The roster of Omega’s luminaries and high achievers is a lengthy one. Omega men have known how to direct raw intellect and academic training toward solving challenges of the day since the fraternity’s beginning.
With World War I on the horizon, for example, Omega men successfully lobbied President Woodrow Wilson to establish a facility to train African-American military officers. Professor Robert L. Gill, of Morgan State College, wrote in his 1962 book, “A History of the Omega Psi Phi Fraternity” that, with global war imminent, “Omega men wanted the opportunity to contribute to the national defense effort on an equal, even though segregated, basis.”
The result was the establishment of a military officers’ training camp for Negroes at Fort Des Moines. There, Omega quickly established a War Chapter to promote the fraternity’s cause and growth. Two of Omega’s founders served their country as officers with the American Expeditionary Force during the first World War.
To this day, military bases around the world have Omega Psi Phi graduate chapters as a vibrant part of the military community – a tangible sign that Omega men continue to excel in the uniformed services. Omega’s ranks have included men who’ve attained the ranks of general or vice admiral in the armed forces.
Omega’s members have contributed much to metro Atlanta’s history – and present.

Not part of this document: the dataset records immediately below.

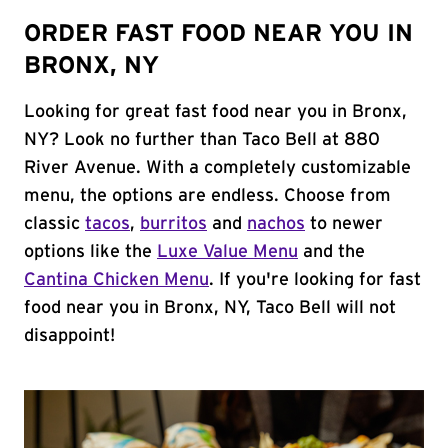
ORDER FAST FOOD NEAR YOU IN
BRONX, NY
Looking for great fast food near you in Bronx,
NY? Look no further than Taco Bell at 880
River Avenue. With a completely customizable
menu, the options are endless. Choose from
classic
tacos
,
burritos
and
nachos
to newer
options like the
Luxe Value Menu
and the
Cantina Chicken Menu
. If you're looking for fast
food near you in Bronx, NY, Taco Bell will not
disappoint!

Morehouse College men still speak reverently of President Benjamin E. Mays, an Omega man known for his sterling leadership of the world-renowned school for African-American men. Today, Omega man and chief executive Keith Parker has resurrected Atlanta transit agency MARTA’s finances and service and put it on sound footing for the future.
Given the distinctive legacy and heritage of Omega, it shouldn’t be surprising that members are quick to distance themselves from the “Que dog” image prevalent in popular culture. Referring to members as “dogs,” and antics such as barking and other, related shenanigans are in no way part of the fraternity’s official programs or rituals. If asked, members are likely to gently advise questioners that they are, in fact, Omega men and not “Que dogs.”
Omega Psi Phi Fraternity is understandably proud of its illustrious history. The organization is also firmly focused on the future and finding new ways to empower and train its members to make a difference in their communities and the broader world.
Through endeavors such as its work with President Barack Obama’s “My Brother’s Keeper” initiative, Omega men continue to blaze a bold path toward continuing to raise generations of leaders to meet the challenges of now and tomorrow.